Re: MSAS 2000 Read Time (64 bit) ; DB: DB2
- From: "Dave Wickert [MSFT]" <dwickert@xxxxxxxxxxxxxxxxxxxx>
- Date: Wed, 21 Sep 2005 02:12:57 -0700
zero aggs?
--
Dave Wickert [MSFT]
dwickert@xxxxxxxxxxxxxxxxxxxx
Program Manager
BI Systems Team
SQL BI Product Unit (Analysis Services)
--
This posting is provided "AS IS" with no warranties, and confers no rights.
"Prasad" <Prasad@xxxxxxxxxxxxxxxxxxxxxxxxx> wrote in message
news:CEC180BE-A645-455D-9459-1C9F740FD98D@xxxxxxxxxxxxxxxx
> Hi Dave,
>
> Thanks for the reply. Yes, the management approved the hardware that we
> requested. Now, we are trying to prove that we can port all our existing
> cubes and also build bigger scalable cubes with MSAS 2000 and 64 bit
> server.
>
> I already have the advanced filter set to each of the partition slices.
> Also
> the DB2 registry setting is done for MAP_NOT_USE_SLICE_FOR_QUERY as per
> the
> article.
>
> I want to correct some of my MSAS Read time stats that I mentioned in my
> note earlier. MSAS is reading about 50 k rows per minute. I am running 3
> in
> parallel with the utility. Therefore I am assuming that it is reading 50k
> *3
> close to 150 K rows per minute from DB2.
>
> Each partition has roughly 8 million rows. The MSAS Read time for 3
> partitions in parallel is 15 to 16 minutes.
>
> I took the exact same 3 queries, executed them in parallel on DB2 directly
> and also piped the results to a text file. It took little less than 5
> minutes
> to complete all 3 of them. Pretty amazing!
>
> We need to get the MSAS read time around the same ball park as DB2 to
> build
> all the necessary cubes in our load week end. (Essentially 48 hours) I am
> not planning to have any aggregations at all in any of our cubes because
> of
> the number of dimensions.
>
> We are using IBM OLEDB Provider for DB2 shipped with MSAS. I am not sure
> how
> to check the version of the driver. Also, I did not see any parameters
> like
> batch size etc that I can change with the driver. Please let me know if
> there
> are better drivers that I can use to speed up the MSAS read times from the
> DB2 database.
>
> Also, I am not sure how are your other clients of this nature are handling
> the read times with database in DB2?
>
> Thanks in advance for your help. Please let me know if you would like me
> to
> test any other things.
>
> Prasad.
>
> "Dave Wickert [MSFT]" wrote:
>
>> Now that is a *nice* machine.
>>
>> Since this is 64-bit, it means that you are using the native DB2 OLEDB
>> provider. I would check with them to ensure that you have the latest
>> version
>> of the software.

====================

Transcribe the part of the newsgroup thread on MSAS read times from DB2 that runs from "Re: MSAS 2000" up to and including "confers no rights.".

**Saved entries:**
====================

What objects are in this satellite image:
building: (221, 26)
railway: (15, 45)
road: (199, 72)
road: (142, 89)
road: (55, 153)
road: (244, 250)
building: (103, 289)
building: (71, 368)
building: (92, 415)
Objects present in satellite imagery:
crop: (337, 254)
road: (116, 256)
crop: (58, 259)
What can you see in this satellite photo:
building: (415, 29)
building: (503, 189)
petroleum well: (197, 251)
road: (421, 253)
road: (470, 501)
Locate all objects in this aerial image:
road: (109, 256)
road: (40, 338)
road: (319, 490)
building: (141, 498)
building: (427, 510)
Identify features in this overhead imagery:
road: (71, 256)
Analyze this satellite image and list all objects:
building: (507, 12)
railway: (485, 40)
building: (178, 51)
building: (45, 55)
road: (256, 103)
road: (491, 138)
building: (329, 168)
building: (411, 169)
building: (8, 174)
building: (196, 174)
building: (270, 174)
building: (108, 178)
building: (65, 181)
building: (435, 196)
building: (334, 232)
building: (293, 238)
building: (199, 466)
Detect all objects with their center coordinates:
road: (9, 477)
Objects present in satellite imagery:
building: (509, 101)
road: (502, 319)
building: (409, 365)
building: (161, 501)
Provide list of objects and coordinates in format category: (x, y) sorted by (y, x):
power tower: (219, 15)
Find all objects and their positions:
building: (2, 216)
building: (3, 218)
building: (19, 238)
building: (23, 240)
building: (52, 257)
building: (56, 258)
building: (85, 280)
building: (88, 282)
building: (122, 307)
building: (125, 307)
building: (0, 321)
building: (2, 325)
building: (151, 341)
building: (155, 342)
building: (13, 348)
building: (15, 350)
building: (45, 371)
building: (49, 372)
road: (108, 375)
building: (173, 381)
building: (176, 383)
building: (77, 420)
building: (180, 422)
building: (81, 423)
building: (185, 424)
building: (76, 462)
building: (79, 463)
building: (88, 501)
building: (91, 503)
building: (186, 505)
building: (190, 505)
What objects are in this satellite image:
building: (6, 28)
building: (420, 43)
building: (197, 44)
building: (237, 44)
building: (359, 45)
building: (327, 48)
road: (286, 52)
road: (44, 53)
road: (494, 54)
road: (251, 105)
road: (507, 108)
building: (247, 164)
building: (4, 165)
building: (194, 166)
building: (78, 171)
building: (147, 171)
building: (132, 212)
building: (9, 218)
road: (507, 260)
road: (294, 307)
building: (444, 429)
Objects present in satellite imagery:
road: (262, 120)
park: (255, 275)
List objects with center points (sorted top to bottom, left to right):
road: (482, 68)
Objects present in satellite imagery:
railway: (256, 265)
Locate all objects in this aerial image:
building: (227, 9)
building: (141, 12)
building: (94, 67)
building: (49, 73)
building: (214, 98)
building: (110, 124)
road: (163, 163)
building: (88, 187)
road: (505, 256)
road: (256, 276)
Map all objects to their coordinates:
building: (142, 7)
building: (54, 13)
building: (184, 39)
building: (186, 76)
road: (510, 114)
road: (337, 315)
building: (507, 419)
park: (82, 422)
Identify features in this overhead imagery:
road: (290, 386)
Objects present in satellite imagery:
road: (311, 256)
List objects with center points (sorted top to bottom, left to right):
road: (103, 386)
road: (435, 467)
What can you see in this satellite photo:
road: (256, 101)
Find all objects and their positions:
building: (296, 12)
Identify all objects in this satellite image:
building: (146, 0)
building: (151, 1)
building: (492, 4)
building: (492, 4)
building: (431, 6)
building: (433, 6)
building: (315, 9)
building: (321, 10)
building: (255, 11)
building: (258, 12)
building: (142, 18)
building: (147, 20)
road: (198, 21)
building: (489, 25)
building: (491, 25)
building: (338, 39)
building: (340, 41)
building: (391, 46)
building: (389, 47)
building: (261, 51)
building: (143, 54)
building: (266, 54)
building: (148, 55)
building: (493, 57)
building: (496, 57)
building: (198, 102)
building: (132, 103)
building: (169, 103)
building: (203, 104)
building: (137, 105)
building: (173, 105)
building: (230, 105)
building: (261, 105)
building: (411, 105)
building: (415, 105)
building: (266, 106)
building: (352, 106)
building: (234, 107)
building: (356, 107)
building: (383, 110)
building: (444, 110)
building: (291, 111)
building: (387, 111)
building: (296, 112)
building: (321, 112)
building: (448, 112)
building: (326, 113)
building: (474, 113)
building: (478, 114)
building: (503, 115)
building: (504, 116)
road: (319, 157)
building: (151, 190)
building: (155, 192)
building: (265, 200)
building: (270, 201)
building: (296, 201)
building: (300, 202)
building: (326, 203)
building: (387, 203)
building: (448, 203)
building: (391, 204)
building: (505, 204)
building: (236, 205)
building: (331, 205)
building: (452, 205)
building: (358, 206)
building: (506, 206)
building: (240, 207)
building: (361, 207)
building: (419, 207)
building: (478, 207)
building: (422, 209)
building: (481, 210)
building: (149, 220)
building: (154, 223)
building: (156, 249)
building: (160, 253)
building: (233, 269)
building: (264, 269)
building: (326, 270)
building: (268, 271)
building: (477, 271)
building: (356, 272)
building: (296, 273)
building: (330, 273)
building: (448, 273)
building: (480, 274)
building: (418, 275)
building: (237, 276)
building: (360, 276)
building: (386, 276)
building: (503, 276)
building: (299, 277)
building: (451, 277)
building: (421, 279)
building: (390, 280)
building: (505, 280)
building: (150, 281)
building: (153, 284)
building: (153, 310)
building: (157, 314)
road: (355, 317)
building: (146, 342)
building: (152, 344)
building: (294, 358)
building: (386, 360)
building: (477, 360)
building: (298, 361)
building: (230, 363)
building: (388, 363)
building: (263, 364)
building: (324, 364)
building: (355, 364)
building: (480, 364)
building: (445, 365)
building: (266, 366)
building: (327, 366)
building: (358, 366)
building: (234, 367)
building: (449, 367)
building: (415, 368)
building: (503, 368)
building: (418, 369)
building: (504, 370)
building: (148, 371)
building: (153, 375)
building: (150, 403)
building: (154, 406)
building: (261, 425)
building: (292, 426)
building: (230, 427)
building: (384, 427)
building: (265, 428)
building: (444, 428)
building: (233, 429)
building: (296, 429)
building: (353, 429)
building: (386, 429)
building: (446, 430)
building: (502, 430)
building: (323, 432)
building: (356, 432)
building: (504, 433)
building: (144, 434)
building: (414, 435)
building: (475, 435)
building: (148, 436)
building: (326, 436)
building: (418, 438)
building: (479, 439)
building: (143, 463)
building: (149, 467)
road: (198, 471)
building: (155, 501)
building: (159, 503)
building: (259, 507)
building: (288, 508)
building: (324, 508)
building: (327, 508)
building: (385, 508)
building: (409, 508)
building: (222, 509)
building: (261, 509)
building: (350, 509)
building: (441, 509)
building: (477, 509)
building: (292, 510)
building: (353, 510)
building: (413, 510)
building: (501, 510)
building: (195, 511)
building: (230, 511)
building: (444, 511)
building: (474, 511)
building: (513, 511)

====================

**OUTPUT BELOW:**
Re: MSAS 2000 Read Time (64 bit) ; DB: DB2
- From: "Dave Wickert [MSFT]" <dwickert@xxxxxxxxxxxxxxxxxxxx>
- Date: Wed, 21 Sep 2005 02:12:57 -0700
zero aggs?
--
Dave Wickert [MSFT]
dwickert@xxxxxxxxxxxxxxxxxxxx
Program Manager
BI Systems Team
SQL BI Product Unit (Analysis Services)
--
This posting is provided "AS IS" with no warranties, and confers no rights.